И колеса вращаются, молнии, жернова,
Перемалывай сердце в пыль, пусть улетает к апрелю.
Потому что когда я люблю тебя — я права.”
Мельница — “Об устройстве небесного свода”
Июль 1976 год
Воздух в гостинной особняка Блэков был густым, как похлебка, и таким же ядовитым. Пахло старой пылью, воском для полировки столов из красного дерева и невысказанными проклятиями, витавшими здесь поколениями.
Сириус стоял спиной к двери, прямиком напротив камина, котором вяло потрескивали поленья. Он не сидел. Сидеть — означало участвовать в этом фамильном ритуале ненависти. Он был в своей лучшей мантии, но чувствовал себя так, будто на него надели скатерть.
Напротив, в большом кресле, восседал его отец, Орион Блэк. Его лицо было высечено из мрамора — холодное, непроницаемое, с тонкими, плотно сжатыми губами. Он не кричал. Он изрекал. Его слова падали, как обточенные льдины:
— Твое место — здесь. Твоя кровь — здесь. Твое будущее — здесь. Все эти... забавы в Хогвартсе должны закончиться. Пора принимать свою судьбу, Сириус. Повзрослей!
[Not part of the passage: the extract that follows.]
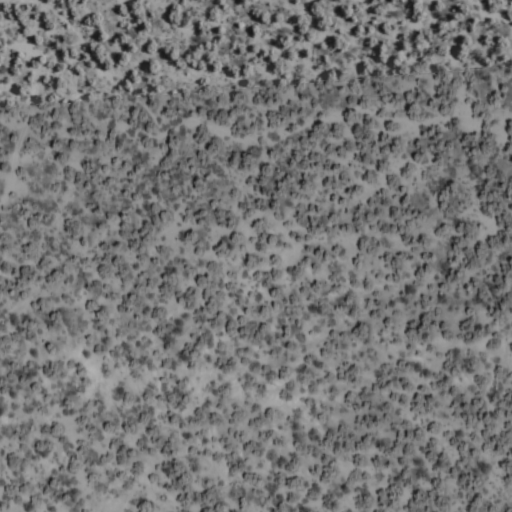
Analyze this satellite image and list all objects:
road: (32, 107)
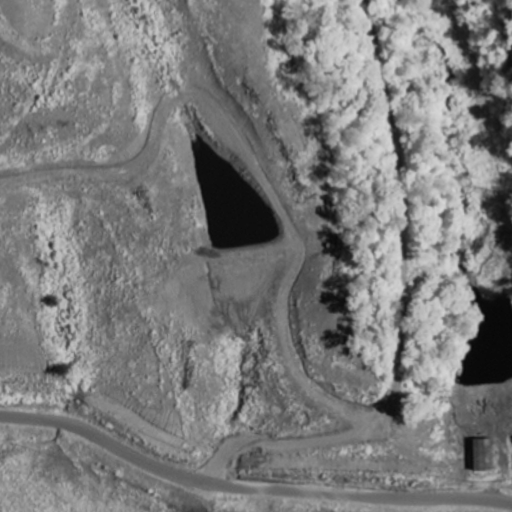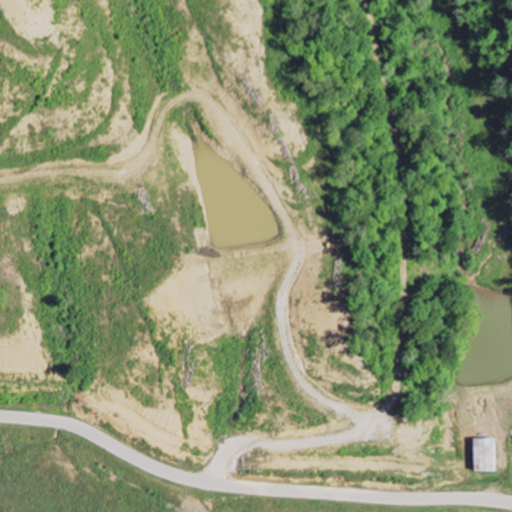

Рядом, вся в черном, как ворон, стояла его мать, Вальбурга Блэк. Ее пальцы, похожие на когти, впились в спинку кресла супруга. Ее красивое лицо, обычно надменное, сейчас было искажено гримасой ярости и — что было страшнее — неподдельного, животного страха.
— Он оскверняет наш род! — ее голос, пронзительный и резкий, резал слух, взвинчиваясь до особо высоких нот. — Дружба с кровными предателями! Позорные метки в школьном досье! Он выставляет нас на посмешище! Он... он сам стал магглорожденным в душе!
Сбоку, в тени, словно избегая света огня, стоял Регулус. Младший брат. Болезненно бледный, худой, с огромными глазами, в которых читался ужас и.… какое-то странное, нездоровое любопытство. Он ловил каждый взгляд, каждое слово, как будто наблюдал за представлением, исход которого определит и его судьбу в том числе.
Сириус чувствовал, как знакомый, адский огонь закипает у него в груди. Это была не ярость. Это было нечто большее — отвращение. Глубокое, физиологическое отвращение к этим стенам, к этим портретам, к этим людям, которые называли себя его семьей.
— Моя судьба? — его собственный голос прозвучал низко и спокойно, и эта тишина была опаснее любого крика. Он окинул взглядом их всех — отца-статую, мать-фурию, брата-призрака. — Моя судьба не в том, чтобы гнить в этом склепе и целовать полу мантии тому, кто называет себя Темным Лордом. Я видел, к чему ведет ваша «судьба». К трусости, к рабству, к убийствам ни в чем не повинных людей.
— Мальчик! — взвыла Вальбурга. Ее рука потянулась к палочке.
— Не смей так говорить в этом доме! — впервые голос Ориона дрогнул, обнажив стальную ярость под внешне ледяной поверхностью.
— Этому дому скоро придет конец, — Сириус парировал, его глаза горели. — И всем, кто в нем застрял. Вы так боитесь всего нового, всего живого, что предпочитаете умереть в своем величии, чем попробовать жить по-настоящему.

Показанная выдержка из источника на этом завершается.